• **What is required**: Below are records; count how many of their lines contain the word "трудовых" and give the number alone.

==============================

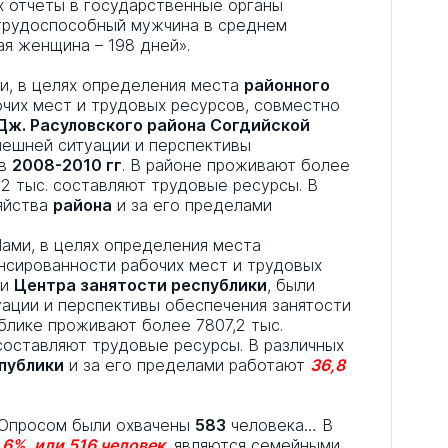
х отчеты в государственные органы
 трудоспособный мужчина в среднем
ая женщина – 198 дней».
ами, в целях определения места
районного
чих мест и трудовых ресурсов, совместно
Дж. Расуловского района Согдийской
нешней ситуации и перспективы
 в
2008-2010 гг
. В районе проживают более
4,2 тыс. составляют трудовые ресурсы. В
зяйства
района
и за его пределами
«Нами, в целях определения места
нсированности рабочих мест и трудовых
ми
Центра занятости республики
, были
ации и перспективы обеспечения занятости
ублике проживают более 7807,2 тыс.
 составляют трудовые ресурсы. В различных
публики
и за его пределами работают
36,8
: «Опросом были охвачены
583
человека… В
,6%, или 516 человек
, являются семейными,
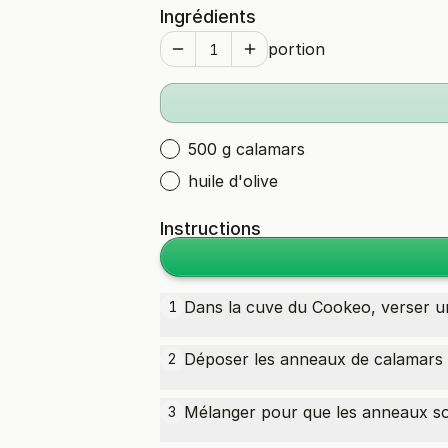
Ingrédients
portion
500 g calamars
huile d'olive
Instructions
Dans la cuve du Cookeo, verser un
1
Déposer les anneaux de
calamars
2
Mélanger pour que les anneaux soi
3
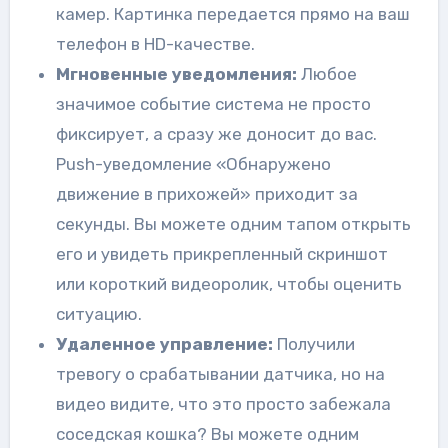
камер. Картинка передается прямо на ваш
телефон в HD-качестве.
Мгновенные уведомления:
Любое
значимое событие система не просто
фиксирует, а сразу же доносит до вас.
Push-уведомление «Обнаружено
движение в прихожей» приходит за
секунды. Вы можете одним тапом открыть
его и увидеть прикрепленный скриншот
или короткий видеоролик, чтобы оценить
ситуацию.
Удаленное управление:
Получили
тревогу о срабатывании датчика, но на
видео видите, что это просто забежала
соседская кошка? Вы можете одним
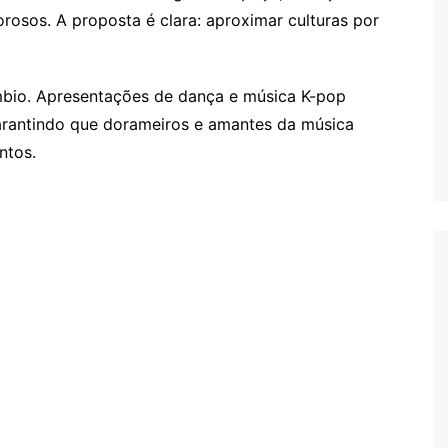
orosos. A proposta é clara: aproximar culturas por
mbio. Apresentações de dança e música K-pop
rantindo que dorameiros e amantes da música
ntos.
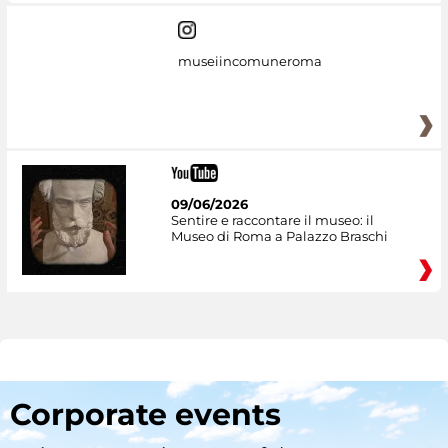
museiincomuneroma
09/06/2026
Sentire e raccontare il museo: il
Museo di Roma a Palazzo Braschi
Corporate events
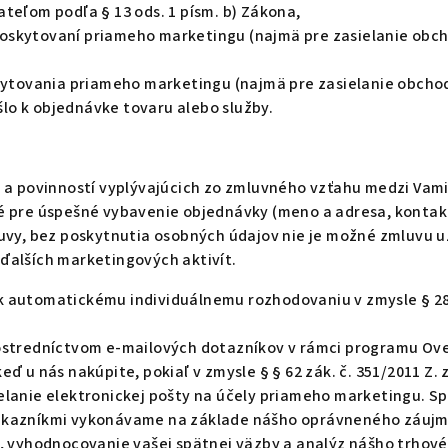
teľom podľa § 13 ods. 1 písm. b) Zákona,
skytovaní priameho marketingu (najmä pre zasielanie obch
skytovania priameho marketingu (najmä pre zasielanie obcho
šlo k objednávke tovaru alebo služby.
 a povinností vyplývajúcich zo zmluvného vzťahu medzi Vam
é pre úspešné vybavenie objednávky (meno a adresa, kontakt
vy, bez poskytnutia osobných údajov nie je možné zmluvu uza
ďalších marketingových aktivít.
 automatickému individuálnemu rozhodovaniu v zmysle § 28
ostredníctvom e-mailových dotazníkov v rámci programu Ove
 u nás nakúpite, pokiaľ v zmysle § § 62 zák. č. 351/2011 Z. 
lanie elektronickej pošty na účely priameho marketingu. S
kazníkmi vykonávame na základe nášho oprávneného záujmu, k
v, vyhodnocovanie vašej spätnej väzby a analýz nášho trho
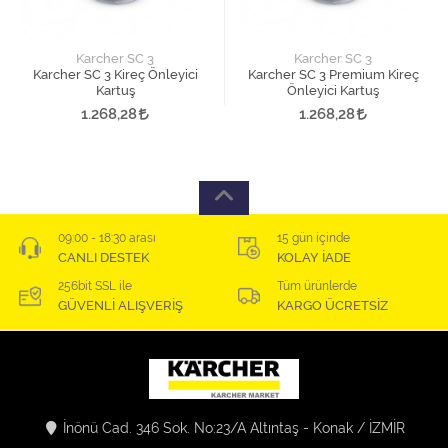
Karcher SC 3
Karcher SC 3
Karcher SC 3 Kireç Önleyici
Karcher SC 3 Premium Kireç
Kartuş
Önleyici Kartuş
1.268,28
1.268,28
09:00 - 18:30 arası
15 gün içinde
CANLI DESTEK
KOLAY İADE
256bit SSL ile
Tüm ürünlerde
GÜVENLİ ALIŞVERİŞ
KARGO ÜCRETSİZ
İnönü Cad. 346 Sok. No:23/A Altıntaş - Konak / İZMİR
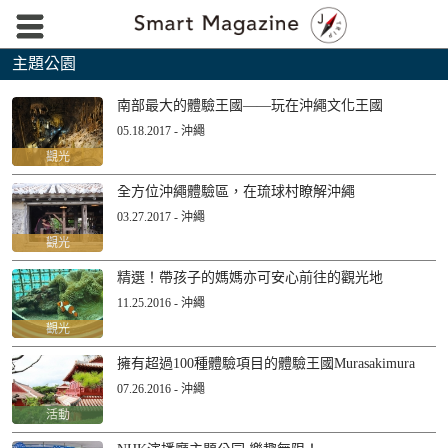
主題公園
南部最大的體驗王國——玩在沖繩文化王國
05.18.2017 - 沖繩
觀光
全方位沖繩體驗區，在琉球村瞭解沖繩
03.27.2017 - 沖繩
觀光
精選！帶孩子的媽媽亦可安心前往的觀光地
11.25.2016 - 沖繩
觀光
擁有超過100種體驗項目的體驗王國Murasakimura
07.26.2016 - 沖繩
活動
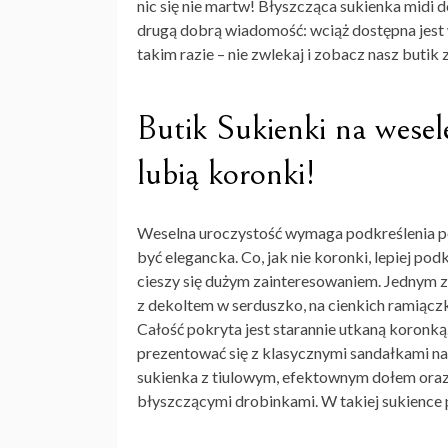
nic się nie martw! Błyszcząca sukienka midi d
drugą dobrą wiadomość: wciąż dostępna jest w
takim razie – nie zwlekaj i zobacz nasz
butik 
Butik Sukienki na wesel
lubią koronki!
Weselna uroczystość wymaga podkreślenia po
być elegancka. Co, jak nie koronki, lepiej podk
cieszy się dużym zainteresowaniem. Jednym z
z dekoltem w serduszko, na cienkich ramiąc
Całość pokryta jest starannie utkaną koronką
prezentować się z klasycznymi sandałkami na
sukienka z tiulowym, efektownym dołem
oraz
błyszczącymi drobinkami. W takiej sukience 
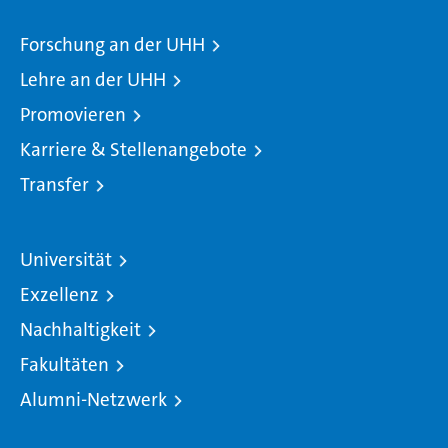
Forschung an der UHH
Lehre an der UHH
Promovieren
Karriere & Stellenangebote
Transfer
Universität
Exzellenz
Nachhaltigkeit
Fakultäten
Alumni-Netzwerk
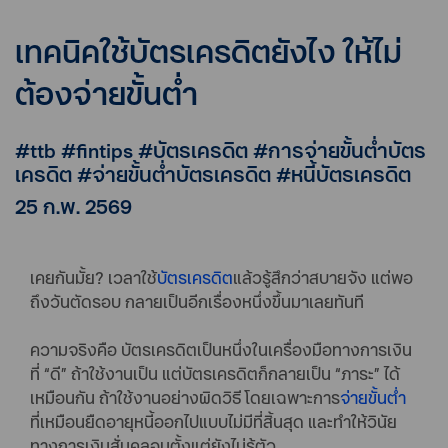
เทคนิคใช้บัตรเครดิตยังไง ให้ไม่
ต้องจ่ายขั้นต่ำ
#ttb #fintips #บัตรเครดิต #การจ่ายขั้นต่ำบัตร
เครดิต #จ่ายขั้นต่ำบัตรเครดิต #หนี้บัตรเครดิต
25 ก.พ. 2569
เคยกันมั้ย? เวลาใช้
บัตรเครดิต
แล้วรู้สึกว่าสบายจัง แต่พอ
ถึงวันตัดรอบ กลายเป็นอีกเรื่องหนึ่งขึ้นมาเลยทันที
ความจริงคือ บัตรเครดิตเป็นหนึ่งในเครื่องมือทางการเงิน
ที่ “ดี” ถ้าใช้งานเป็น แต่บัตรเครดิตก็กลายเป็น “ภาระ” ได้
เหมือนกัน ถ้าใช้งานอย่างผิดวิธี โดยเฉพาะการ
จ่ายขั้นต่
ที่เหมือนยืดอายุหนี้ออกไปแบบไม่มีที่สิ้นสุด และทำให้วินัย
ทางการเงินสั่นคลอนตั้งแต่ยังไม่รู้ตัว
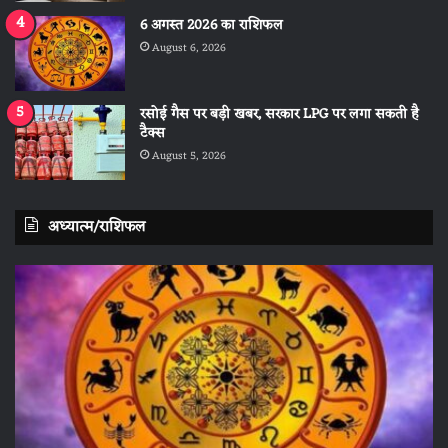
6 अगस्त 2026 का राशिफल
August 6, 2026
रसोई गैस पर बड़ी खबर, सरकार LPG पर लगा सकती है
टैक्स
August 5, 2026
अध्यात्म/राशिफल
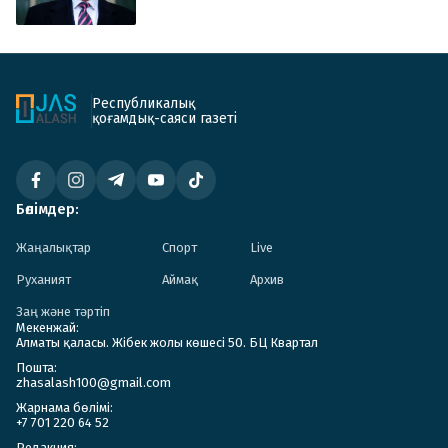
Республикалық
қоғамдық-саяси газеті
Бөлімдер:
Жаңалықтар
Спорт
Live
Руханият
Аймақ
Архив
Заң және тәртіп
Мекенжай:
Алматы қаласы. Жібек жолы көшесі 50. БЦ Квартал
Пошта:
zhasalash100@gmail.com
Жарнама бөлімі:
+7 701 220 64 52
Редакция:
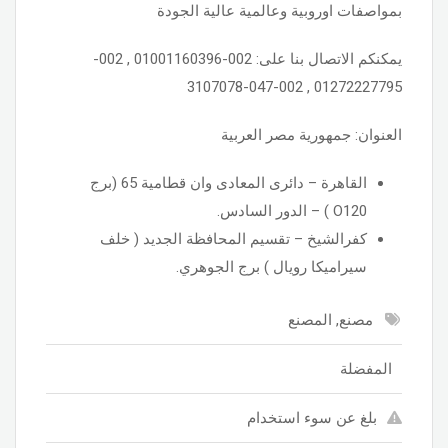
بمواصفات اوروبية وعالمية عالية الجودة
يمكنكم الاتصال بنا على: 002-01001160396 , 002-
01272227795 , 002-047-3107078
العنوان: جمهورية مصر العربية
القاهرة – دائرى المعادى وان قطامية 65 (برج
O120 ) – الدور السادس.
كفرالشيخ – تقسيم المحافظة الجديد ( خلف
سيراميكا رويال ) برج الجوهري.
مصنع, المصنع
المفضلة
بلغ عن سوء استخدام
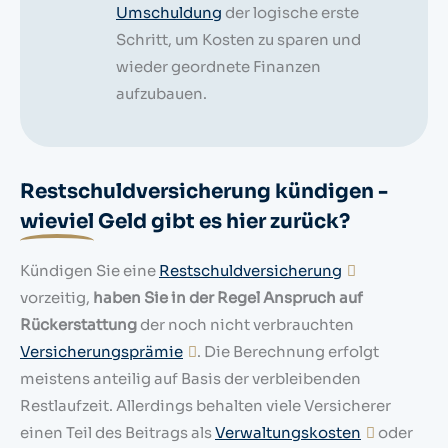
Umschuldung
der logische erste
Schritt, um Kosten zu sparen und
wieder geordnete Finanzen
aufzubauen.
Restschuldversicherung kündigen -
wieviel
Geld gibt es hier zurück?
Kündigen Sie eine
Restschuldversicherung
vorzeitig,
haben Sie in der Regel Anspruch auf
Rückerstattung
der noch nicht verbrauchten
Versicherungsprämie
. Die Berechnung erfolgt
meistens anteilig auf Basis der verbleibenden
Restlaufzeit. Allerdings behalten viele Versicherer
einen Teil des Beitrags als
Verwaltungskosten
oder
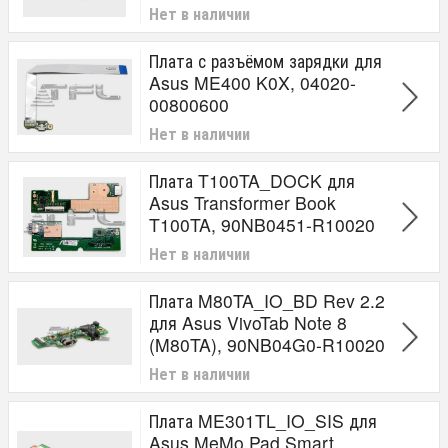
Нет в наличии
Плата с разъёмом зарядки для
Asus ME400 K0X, 04020-
00800600
Нет в наличии
Плата T100TA_DOCK для
Asus Transformer Book
T100TA, 90NB0451-R10020
Нет в наличии
Плата M80TA_IO_BD Rev 2.2
для Asus VivoTab Note 8
(M80TA), 90NB04G0-R10020
Нет в наличии
Плата ME301TL_IO_SIS для
Asus MeMo Pad Smart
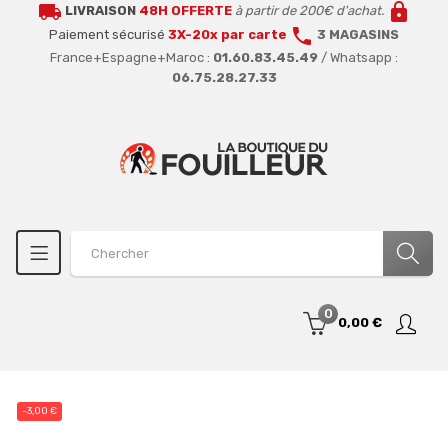
local_shipping
lock
LIVRAISON
48H OFFERTE
à partir de 200€ d'achat.
call
Paiement sécurisé
3X-20x par carte
3 MAGASINS
France+Espagne+Maroc :
01.60.83.45.49
/ Whatsapp :
06.75.28.27.33
0
0,00 €
-3,00 €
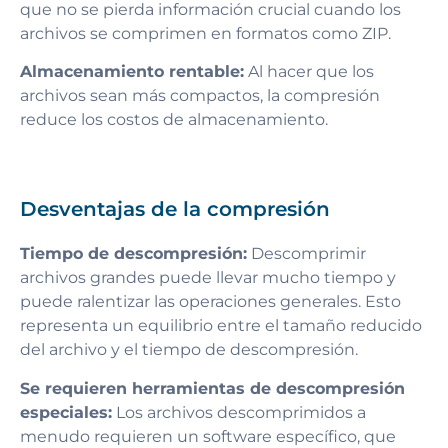
que no se pierda información crucial cuando los
archivos se comprimen en formatos como ZIP.
Almacenamiento rentable:
Al hacer que los
archivos sean más compactos, la compresión
reduce los costos de almacenamiento.
Desventajas de la compresión
Tiempo de descompresión:
Descomprimir
archivos grandes puede llevar mucho tiempo y
puede ralentizar las operaciones generales. Esto
representa un equilibrio entre el tamaño reducido
del archivo y el tiempo de descompresión.
Se requieren herramientas de descompresión
especiales:
Los archivos descomprimidos a
menudo requieren un software específico, que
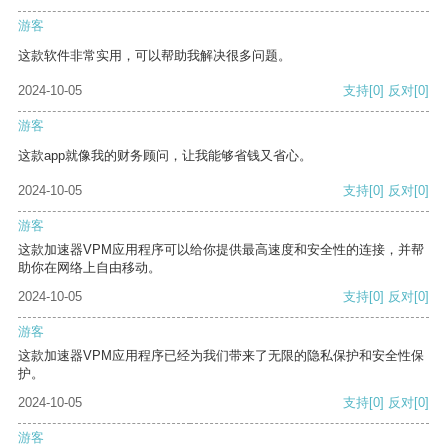
游客
这款软件非常实用，可以帮助我解决很多问题。
2024-10-05
支持
[0]
反对
[0]
游客
这款app就像我的财务顾问，让我能够省钱又省心。
2024-10-05
支持
[0]
反对
[0]
游客
这款加速器VPM应用程序可以给你提供最高速度和安全性的连接，并帮
助你在网络上自由移动。
2024-10-05
支持
[0]
反对
[0]
游客
这款加速器VPM应用程序已经为我们带来了无限的隐私保护和安全性保
护。
2024-10-05
支持
[0]
反对
[0]
游客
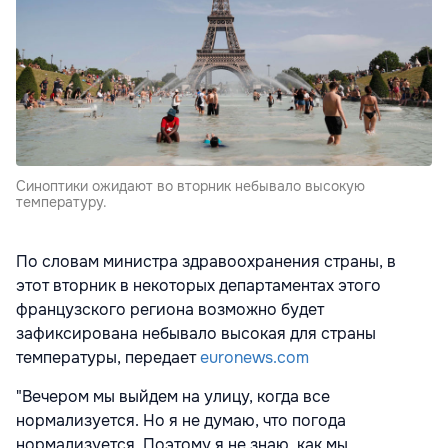
Синоптики ожидают во вторник небывало высокую
температуру.
По словам министра здравоохранения страны, в
этот вторник в некоторых департаментах этого
французского региона возможно будет
зафиксирована небывало высокая для страны
температуры, передает
euronews.com
"Вечером мы выйдем на улицу, когда все
нормализуется. Но я не думаю, что погода
нормализуется. Поэтому я не знаю, как мы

==============================

• **Solved problem**: 2